** Task details **
All the records that follow need to be reproduced exactly. Omit the images.
- - - - - - -
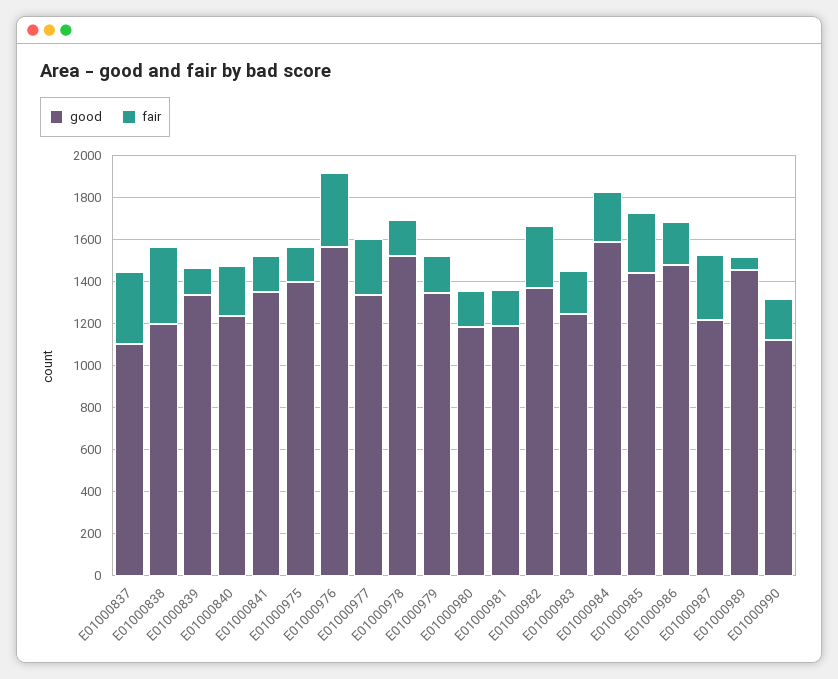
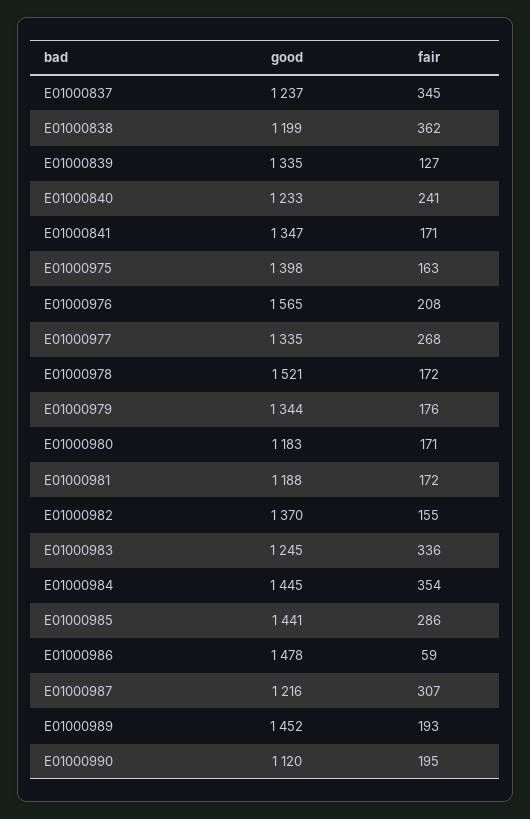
  {
    "good": {
-     "E01000837": 1100,
+     "E01000837": 1237,
      "E01000838": 1199,
      "E01000839": 1335,
      "E01000840": 1233,
      "E01000841": 1347,
      "E01000975": 1398,
      "E01000976": 1565,
      "E01000977": 1335,
      "E01000978": 1521,
      "E01000979": 1344,
      "E01000980": 1183,
      "E01000981": 1188,
      "E01000982": 1370,
      "E01000983": 1245,
-     "E01000984": 1600,
+     "E01000984": 1445,
      "E01000985": 1441,
      "E01000986": 1478,
      "E01000987": 1216,
      "E01000989": 1452,
      "E01000990": 1120
    },
    "fair": {
      "E01000837": 345,
      "E01000838": 362,
      "E01000839": 127,
      "E01000840": 241,
      "E01000841": 171,
      "E01000975": 163,
-     "E01000976": 350,
+     "E01000976": 208,
      "E01000977": 268,
      "E01000978": 172,
      "E01000979": 176,
      "E01000980": 171,
      "E01000981": 172,
-     "E01000982": 300,
+     "E01000982": 155,
-     "E01000983": 200,
+     "E01000983": 336,
-     "E01000984": 250,
+     "E01000984": 354,
      "E01000985": 286,
-     "E01000986": 200,
+     "E01000986": 59,
      "E01000987": 307,
-     "E01000989": 50,
+     "E01000989": 193,
      "E01000990": 195
    }
  }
- - - - - - -
** Answer to the problem **
  {
    "good": {
-     "E01000837": 1100,
+     "E01000837": 1237,
      "E01000838": 1199,
      "E01000839": 1335,
      "E01000840": 1233,
      "E01000841": 1347,
      "E01000975": 1398,
      "E01000976": 1565,
      "E01000977": 1335,
      "E01000978": 1521,
      "E01000979": 1344,
      "E01000980": 1183,
      "E01000981": 1188,
      "E01000982": 1370,
      "E01000983": 1245,
-     "E01000984": 1600,
+     "E01000984": 1445,
      "E01000985": 1441,
      "E01000986": 1478,
      "E01000987": 1216,
      "E01000989": 1452,
      "E01000990": 1120
    },
    "fair": {
      "E01000837": 345,
      "E01000838": 362,
      "E01000839": 127,
      "E01000840": 241,
      "E01000841": 171,
      "E01000975": 163,
-     "E01000976": 350,
+     "E01000976": 208,
      "E01000977": 268,
      "E01000978": 172,
      "E01000979": 176,
      "E01000980": 171,
      "E01000981": 172,
-     "E01000982": 300,
+     "E01000982": 155,
-     "E01000983": 200,
+     "E01000983": 336,
-     "E01000984": 250,
+     "E01000984": 354,
      "E01000985": 286,
-     "E01000986": 200,
+     "E01000986": 59,
      "E01000987": 307,
-     "E01000989": 50,
+     "E01000989": 193,
      "E01000990": 195
    }
  }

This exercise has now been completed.